Excavating Frames

Excavating Frames March 18, 2011

I was recently passed a journal article, “Excavating Our Frames of Mind: The Key to Dialogue and Collaboration,” from the social work field. Margaret McKee offers a valuable perspective – really practical stuff – for dharma practitioners with a post-modern, deconstructionist, narrative inclination. In other words, those that are open to being emptied some more by the blooming global dialogue about life.

This perspective is so in line with basic Buddhism – we don’t see the “world” but just our own minds. And right there is delusion and enlightenment.

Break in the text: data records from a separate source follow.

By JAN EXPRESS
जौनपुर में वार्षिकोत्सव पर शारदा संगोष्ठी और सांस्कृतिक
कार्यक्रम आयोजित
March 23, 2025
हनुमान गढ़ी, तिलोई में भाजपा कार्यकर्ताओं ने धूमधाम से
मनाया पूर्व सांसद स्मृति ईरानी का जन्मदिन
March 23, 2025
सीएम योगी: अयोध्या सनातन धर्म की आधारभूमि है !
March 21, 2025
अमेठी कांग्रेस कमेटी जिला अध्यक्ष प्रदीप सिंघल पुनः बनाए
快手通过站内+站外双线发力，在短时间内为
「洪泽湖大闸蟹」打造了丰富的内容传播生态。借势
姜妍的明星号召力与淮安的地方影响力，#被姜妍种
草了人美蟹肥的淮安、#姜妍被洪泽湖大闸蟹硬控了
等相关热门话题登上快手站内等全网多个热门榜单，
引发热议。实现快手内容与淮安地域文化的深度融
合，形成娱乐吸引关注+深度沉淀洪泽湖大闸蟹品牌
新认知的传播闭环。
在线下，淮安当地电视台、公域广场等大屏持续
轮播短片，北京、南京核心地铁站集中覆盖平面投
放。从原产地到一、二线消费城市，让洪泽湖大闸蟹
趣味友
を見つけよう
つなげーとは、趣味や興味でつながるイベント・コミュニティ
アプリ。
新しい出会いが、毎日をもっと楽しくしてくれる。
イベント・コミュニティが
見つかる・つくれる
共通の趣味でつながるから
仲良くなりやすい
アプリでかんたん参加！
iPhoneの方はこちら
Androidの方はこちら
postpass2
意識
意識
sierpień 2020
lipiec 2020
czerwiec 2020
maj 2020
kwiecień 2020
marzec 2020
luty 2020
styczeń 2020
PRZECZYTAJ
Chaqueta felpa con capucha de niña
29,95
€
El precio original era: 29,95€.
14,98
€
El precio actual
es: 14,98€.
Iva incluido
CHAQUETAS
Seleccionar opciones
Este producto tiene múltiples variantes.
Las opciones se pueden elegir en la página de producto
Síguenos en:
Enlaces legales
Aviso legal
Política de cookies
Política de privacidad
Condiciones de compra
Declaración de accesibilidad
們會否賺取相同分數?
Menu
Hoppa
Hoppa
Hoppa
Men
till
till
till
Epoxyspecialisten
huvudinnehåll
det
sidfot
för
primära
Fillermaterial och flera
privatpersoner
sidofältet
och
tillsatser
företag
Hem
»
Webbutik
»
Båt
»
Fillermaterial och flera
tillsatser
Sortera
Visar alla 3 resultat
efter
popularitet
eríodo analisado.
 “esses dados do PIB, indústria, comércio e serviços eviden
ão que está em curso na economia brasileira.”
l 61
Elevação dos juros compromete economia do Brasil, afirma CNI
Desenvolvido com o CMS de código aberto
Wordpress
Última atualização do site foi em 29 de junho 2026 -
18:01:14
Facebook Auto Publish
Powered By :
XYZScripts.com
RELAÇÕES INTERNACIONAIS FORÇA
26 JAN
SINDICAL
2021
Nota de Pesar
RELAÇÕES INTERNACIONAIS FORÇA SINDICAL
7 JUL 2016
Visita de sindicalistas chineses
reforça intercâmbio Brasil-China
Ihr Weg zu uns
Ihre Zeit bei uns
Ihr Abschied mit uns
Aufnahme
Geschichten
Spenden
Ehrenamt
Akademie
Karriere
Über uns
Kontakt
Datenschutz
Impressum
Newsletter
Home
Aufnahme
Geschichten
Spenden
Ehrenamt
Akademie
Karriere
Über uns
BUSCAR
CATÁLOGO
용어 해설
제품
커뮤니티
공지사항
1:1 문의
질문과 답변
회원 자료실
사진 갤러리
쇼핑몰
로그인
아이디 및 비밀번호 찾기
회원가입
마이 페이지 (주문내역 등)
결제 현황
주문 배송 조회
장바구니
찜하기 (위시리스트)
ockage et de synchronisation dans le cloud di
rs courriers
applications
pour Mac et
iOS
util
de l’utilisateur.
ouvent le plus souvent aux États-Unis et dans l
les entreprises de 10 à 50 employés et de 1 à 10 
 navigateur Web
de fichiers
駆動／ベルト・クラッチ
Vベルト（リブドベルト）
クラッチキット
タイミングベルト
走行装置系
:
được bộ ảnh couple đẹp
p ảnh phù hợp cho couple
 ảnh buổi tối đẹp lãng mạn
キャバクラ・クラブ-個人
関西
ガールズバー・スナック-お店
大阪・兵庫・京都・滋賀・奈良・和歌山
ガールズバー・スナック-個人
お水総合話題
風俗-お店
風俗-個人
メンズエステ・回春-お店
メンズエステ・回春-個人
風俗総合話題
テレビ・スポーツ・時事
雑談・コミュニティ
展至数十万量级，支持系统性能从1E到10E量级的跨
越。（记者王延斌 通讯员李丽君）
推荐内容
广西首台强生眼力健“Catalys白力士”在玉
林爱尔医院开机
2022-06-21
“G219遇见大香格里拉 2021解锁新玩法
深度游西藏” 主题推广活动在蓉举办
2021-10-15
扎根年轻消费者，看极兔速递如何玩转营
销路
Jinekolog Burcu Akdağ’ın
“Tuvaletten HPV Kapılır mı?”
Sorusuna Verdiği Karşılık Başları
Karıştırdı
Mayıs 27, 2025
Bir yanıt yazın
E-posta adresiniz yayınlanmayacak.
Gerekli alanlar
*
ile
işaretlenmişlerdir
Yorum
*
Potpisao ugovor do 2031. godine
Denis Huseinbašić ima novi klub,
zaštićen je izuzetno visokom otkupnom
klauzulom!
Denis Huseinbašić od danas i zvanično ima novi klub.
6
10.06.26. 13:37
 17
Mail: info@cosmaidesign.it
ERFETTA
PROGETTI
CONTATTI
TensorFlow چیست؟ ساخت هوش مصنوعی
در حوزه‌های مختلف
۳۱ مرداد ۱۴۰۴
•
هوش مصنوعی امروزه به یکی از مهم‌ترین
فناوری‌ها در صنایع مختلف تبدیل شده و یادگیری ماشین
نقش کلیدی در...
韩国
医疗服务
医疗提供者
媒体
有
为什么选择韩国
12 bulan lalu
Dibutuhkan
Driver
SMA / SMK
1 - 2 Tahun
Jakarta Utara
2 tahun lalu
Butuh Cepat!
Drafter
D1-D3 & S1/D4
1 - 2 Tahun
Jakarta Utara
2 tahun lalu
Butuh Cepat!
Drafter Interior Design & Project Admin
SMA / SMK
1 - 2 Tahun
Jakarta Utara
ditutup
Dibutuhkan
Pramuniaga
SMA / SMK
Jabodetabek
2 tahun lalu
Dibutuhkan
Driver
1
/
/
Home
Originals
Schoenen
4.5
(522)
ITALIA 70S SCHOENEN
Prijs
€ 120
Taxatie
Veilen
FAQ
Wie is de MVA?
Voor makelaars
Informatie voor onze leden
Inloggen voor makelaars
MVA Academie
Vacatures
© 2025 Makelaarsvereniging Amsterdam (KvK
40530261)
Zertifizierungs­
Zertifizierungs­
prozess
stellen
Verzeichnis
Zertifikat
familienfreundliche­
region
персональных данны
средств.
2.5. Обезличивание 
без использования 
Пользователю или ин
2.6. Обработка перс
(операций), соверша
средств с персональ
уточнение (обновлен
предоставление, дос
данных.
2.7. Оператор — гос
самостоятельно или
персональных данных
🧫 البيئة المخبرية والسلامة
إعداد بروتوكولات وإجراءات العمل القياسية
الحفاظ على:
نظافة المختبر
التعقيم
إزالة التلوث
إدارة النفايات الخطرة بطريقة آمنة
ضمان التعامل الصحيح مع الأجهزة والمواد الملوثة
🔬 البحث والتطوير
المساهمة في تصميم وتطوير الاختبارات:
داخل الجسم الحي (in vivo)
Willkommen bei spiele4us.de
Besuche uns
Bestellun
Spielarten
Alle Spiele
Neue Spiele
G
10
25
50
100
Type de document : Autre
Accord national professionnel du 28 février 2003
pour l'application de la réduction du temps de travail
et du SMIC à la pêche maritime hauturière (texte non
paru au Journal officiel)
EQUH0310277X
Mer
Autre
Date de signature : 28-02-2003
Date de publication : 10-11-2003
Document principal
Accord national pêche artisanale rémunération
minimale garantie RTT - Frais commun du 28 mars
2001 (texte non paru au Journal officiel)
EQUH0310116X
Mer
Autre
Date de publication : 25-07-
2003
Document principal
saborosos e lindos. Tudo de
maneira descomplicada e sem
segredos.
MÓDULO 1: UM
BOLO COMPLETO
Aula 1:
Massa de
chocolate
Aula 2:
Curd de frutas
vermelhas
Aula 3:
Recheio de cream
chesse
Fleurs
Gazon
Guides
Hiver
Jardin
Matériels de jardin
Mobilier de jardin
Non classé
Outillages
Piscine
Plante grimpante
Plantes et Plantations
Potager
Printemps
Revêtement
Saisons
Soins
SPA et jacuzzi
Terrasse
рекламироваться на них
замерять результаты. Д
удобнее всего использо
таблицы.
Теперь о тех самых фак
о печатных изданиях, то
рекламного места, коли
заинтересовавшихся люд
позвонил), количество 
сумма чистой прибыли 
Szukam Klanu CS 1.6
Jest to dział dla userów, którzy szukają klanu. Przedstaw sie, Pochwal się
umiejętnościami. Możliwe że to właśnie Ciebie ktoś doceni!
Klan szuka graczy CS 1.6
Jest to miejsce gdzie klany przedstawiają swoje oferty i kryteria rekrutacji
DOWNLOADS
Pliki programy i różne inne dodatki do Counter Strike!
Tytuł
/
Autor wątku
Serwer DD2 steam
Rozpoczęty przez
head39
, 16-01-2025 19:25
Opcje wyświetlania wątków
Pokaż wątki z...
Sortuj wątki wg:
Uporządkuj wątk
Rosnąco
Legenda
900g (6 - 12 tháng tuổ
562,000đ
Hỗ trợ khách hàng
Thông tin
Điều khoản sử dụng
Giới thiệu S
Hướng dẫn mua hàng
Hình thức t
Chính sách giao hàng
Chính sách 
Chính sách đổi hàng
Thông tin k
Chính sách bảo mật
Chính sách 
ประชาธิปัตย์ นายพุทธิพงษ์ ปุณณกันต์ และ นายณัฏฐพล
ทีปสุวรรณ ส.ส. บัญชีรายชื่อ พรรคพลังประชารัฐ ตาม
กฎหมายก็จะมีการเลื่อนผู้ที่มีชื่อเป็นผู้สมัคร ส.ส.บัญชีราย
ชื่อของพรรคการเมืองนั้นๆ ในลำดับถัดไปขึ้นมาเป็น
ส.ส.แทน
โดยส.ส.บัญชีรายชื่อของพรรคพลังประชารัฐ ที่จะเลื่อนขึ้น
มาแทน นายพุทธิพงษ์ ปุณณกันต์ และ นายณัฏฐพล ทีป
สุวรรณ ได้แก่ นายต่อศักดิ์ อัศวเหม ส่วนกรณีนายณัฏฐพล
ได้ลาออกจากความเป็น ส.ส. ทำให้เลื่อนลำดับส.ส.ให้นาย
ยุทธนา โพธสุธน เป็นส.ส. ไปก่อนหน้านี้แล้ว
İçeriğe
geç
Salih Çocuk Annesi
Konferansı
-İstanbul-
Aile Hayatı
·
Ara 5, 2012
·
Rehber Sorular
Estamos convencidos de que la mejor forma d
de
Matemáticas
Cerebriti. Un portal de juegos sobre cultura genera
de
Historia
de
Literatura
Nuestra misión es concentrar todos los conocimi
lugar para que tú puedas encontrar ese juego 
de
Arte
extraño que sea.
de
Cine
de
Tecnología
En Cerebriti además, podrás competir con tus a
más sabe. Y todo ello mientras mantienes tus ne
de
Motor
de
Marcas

This perspective is vital if we are to really hear others’ stories and value our own (making peace with the whole raggedly lot of humans crowding together here whipping through time and space), developing a Buddhadharma for the 21st century that is true to the coreless core of the tradition and engaged with developments of our contemporary culture.

This article got me thinking that there needs to be more postmodern deconstructionism offered specifically in regard to Buddhist ethics and how we always seem to be limping behind.

Just then I was given Buddhism and Postmodernity: Zen, Huayan, and the Possibility of Buddhist Postmodern Ethics, by Jin Y. Park. For a guy like me, a completely thumpa thumpa moment. Stay tuned for what I glean from Parks book.

For now some excerpts from McKee’s essay: 

 There are no self-evident facts that ever add up on their own to understanding; rather it is when a person first has a theory or a framework that he or she knows what facts to look for.

That act of framing draws the boundary around what is to be noticed and named as the relevant things of a particular world that establishes the story in which those facts belong and cohere.

Things are selected for attention and named in such a way as to fit the frame constructed for the situation.

What assumptions am I making?
Is my understanding being framed by values and interests that are not really my own, that I have assimilated uncritically?
Does this situation remind me of one in my past?
Are my feelings constraining my perception of this situation? Have I been recruited to a view that is suppressing information that might help me change my frame of mind? How might someone whose gender, social location, or culture is different from mine look at this?